▶ _Text block_:
#####

Priestdaddy
- First edition
- Author: Patricia Lockwood
- Language: English
- Subject: Family, Catholicism
- Genre: Memoir, humor
- Publisher: Riverhead Books
- Publication date: May 2, 2017
- Publication place: United States
- Media type: Print
- Pages: 352 pp
- ISBN: 9781594633737 (hardcover)
- OCLC: 956775305
- Dewey Decimal: 811.6 B
- LC Class: PS3612.O27 Z46 2017
- Website: Priestdaddy at Penguin Random House

= Priestdaddy =

2017 memoir by Patricia Lockwood

Priestdaddy is a memoir by American poet Patricia Lockwood. It was named one of the 10 best books of 2017 by The New York Times and was awarded the 2018 Thurber Prize for American Humor. In 2019, The New York Times included the book on its list "The 50 Best Memoirs of the Past 50 Years," and The Guardian named it one of the 100 best books of the 21st century.

== Development and publication history ==
Lockwood began writing the book shortly after she and her husband, owing to financial difficulty and illness, moved back to live with her parents in her father's rectory. The 352-page memoir was published May 2, 2017 by the Riverhead Books imprint of Penguin Random House. In July 2017, Imagine Entertainment announced it had optioned Priestdaddy for development as a limited TV series.

==Content and style==
In Priestdaddy, Lockwood recounts her upbringing as the daughter of a married Lutheran minister who converted to Catholicism, becoming one of the few married Roman Catholic priests. The book chronicles her return as an adult to live in her father's rectory and deals with issues of family, belief, belonging, and adulthood. Writing in Chicago Tribune, Kathleen Rooney described Priestdaddy as "an unsparing yet ultimately affectionate portrait of faith and family." The Guardian called it a "dazzling comic memoir."

==Reception==
Priestdaddy was reviewed widely and favorably, with particular praise for Lockwood's wit and the "pleasure in her line-by-line writing; the author can describe even a seminarian’s ordination ceremony in a colorful, unexpected way, her prose dyed with bizarre sexuality, religious eroticism, and slapstick timing" (Laura Adamczyk writing at The A.V. Club).

#####

▶ _Listed entries_:
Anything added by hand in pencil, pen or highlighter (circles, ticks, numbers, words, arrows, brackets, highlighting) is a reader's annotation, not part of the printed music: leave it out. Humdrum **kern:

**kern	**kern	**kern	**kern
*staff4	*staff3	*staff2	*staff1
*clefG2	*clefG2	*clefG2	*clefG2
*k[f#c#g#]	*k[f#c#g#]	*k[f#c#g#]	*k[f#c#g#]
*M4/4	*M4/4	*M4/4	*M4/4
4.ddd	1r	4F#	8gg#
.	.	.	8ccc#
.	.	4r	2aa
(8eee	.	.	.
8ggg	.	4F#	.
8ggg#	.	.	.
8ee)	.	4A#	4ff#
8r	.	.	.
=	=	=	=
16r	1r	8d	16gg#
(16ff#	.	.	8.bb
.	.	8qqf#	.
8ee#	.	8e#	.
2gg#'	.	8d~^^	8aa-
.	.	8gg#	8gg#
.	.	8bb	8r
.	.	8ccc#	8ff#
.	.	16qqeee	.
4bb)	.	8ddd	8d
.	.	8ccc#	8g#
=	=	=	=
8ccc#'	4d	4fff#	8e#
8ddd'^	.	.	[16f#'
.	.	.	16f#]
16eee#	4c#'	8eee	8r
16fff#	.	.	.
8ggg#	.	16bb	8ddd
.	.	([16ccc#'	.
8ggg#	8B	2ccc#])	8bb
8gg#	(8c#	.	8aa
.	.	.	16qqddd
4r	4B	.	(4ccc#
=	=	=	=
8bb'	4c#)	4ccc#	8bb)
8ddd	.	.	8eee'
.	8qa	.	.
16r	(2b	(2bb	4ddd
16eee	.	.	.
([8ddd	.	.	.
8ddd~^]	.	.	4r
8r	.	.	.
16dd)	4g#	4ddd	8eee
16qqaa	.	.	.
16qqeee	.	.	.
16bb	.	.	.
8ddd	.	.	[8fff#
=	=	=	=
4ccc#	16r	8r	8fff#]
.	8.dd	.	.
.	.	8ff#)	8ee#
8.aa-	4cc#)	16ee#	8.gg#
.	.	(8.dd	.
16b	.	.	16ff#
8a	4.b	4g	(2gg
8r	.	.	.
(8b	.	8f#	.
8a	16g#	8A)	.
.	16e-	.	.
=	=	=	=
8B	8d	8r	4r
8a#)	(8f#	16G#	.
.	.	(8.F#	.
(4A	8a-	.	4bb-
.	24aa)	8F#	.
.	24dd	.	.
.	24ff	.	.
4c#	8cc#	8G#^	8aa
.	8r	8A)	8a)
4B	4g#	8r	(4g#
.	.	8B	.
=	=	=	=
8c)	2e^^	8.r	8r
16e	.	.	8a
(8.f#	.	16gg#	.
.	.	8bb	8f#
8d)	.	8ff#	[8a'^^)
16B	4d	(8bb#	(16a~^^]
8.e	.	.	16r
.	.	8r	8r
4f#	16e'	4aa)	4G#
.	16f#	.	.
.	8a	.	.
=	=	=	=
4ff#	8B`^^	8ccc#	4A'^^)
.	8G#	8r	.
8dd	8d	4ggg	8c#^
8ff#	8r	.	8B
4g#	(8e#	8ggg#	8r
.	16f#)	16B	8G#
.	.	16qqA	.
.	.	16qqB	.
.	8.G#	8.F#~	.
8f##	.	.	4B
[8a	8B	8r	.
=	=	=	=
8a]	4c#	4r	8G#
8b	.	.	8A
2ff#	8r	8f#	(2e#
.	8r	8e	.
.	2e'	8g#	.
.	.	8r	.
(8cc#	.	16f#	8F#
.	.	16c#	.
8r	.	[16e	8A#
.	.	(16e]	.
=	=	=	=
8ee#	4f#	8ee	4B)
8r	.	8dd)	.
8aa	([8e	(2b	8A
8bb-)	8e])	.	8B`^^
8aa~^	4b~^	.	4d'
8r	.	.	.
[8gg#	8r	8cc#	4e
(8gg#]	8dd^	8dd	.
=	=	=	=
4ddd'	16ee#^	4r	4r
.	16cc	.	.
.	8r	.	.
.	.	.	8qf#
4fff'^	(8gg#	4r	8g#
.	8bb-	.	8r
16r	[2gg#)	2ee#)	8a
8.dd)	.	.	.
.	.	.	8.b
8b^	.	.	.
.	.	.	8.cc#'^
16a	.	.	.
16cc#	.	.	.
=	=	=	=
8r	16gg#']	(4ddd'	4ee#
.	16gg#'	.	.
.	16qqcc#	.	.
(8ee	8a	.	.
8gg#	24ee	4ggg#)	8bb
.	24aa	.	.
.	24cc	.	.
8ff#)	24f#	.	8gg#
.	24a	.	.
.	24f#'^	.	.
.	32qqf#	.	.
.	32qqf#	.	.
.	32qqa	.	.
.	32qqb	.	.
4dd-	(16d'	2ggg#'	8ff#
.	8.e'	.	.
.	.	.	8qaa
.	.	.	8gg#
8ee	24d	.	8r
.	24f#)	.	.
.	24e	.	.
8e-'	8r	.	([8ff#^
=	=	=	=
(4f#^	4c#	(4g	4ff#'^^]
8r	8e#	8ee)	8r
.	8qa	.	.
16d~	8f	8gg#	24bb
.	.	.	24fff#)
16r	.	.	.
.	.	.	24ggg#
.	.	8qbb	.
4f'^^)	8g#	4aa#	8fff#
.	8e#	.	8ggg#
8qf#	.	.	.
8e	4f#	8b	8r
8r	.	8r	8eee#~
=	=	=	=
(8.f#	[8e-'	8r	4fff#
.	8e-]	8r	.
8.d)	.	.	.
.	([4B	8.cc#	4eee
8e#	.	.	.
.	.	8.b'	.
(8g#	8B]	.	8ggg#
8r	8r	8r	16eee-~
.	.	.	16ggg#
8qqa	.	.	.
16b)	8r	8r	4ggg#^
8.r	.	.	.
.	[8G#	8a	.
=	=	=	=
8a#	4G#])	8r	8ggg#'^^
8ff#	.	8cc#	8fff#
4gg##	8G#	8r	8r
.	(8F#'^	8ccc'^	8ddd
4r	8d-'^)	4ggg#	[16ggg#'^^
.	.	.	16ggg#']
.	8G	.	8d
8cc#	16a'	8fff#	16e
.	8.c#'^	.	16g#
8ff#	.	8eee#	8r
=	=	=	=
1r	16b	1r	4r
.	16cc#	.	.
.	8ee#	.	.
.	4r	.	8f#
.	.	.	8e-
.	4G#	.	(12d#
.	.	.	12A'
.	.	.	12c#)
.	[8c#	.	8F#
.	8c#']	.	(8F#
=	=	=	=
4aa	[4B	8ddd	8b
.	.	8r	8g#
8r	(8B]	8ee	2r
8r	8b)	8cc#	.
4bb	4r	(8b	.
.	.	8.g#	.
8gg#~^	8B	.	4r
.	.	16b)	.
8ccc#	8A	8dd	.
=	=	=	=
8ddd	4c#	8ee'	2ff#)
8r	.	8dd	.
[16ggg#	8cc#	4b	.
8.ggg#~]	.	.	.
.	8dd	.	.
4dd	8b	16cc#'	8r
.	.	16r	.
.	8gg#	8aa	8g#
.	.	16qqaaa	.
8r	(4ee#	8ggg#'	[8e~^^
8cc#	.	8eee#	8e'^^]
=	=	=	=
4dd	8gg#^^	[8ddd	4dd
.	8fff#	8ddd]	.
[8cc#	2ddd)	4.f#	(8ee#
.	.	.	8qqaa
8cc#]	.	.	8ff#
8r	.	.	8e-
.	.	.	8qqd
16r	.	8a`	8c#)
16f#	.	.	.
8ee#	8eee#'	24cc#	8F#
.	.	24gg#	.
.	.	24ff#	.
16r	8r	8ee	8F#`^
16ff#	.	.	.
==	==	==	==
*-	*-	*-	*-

#####

According to the Priestdaddy article, which company announced in July 2017 that it had optioned the book as a limited TV series?

▶ _Task answer_: Imagine Entertainment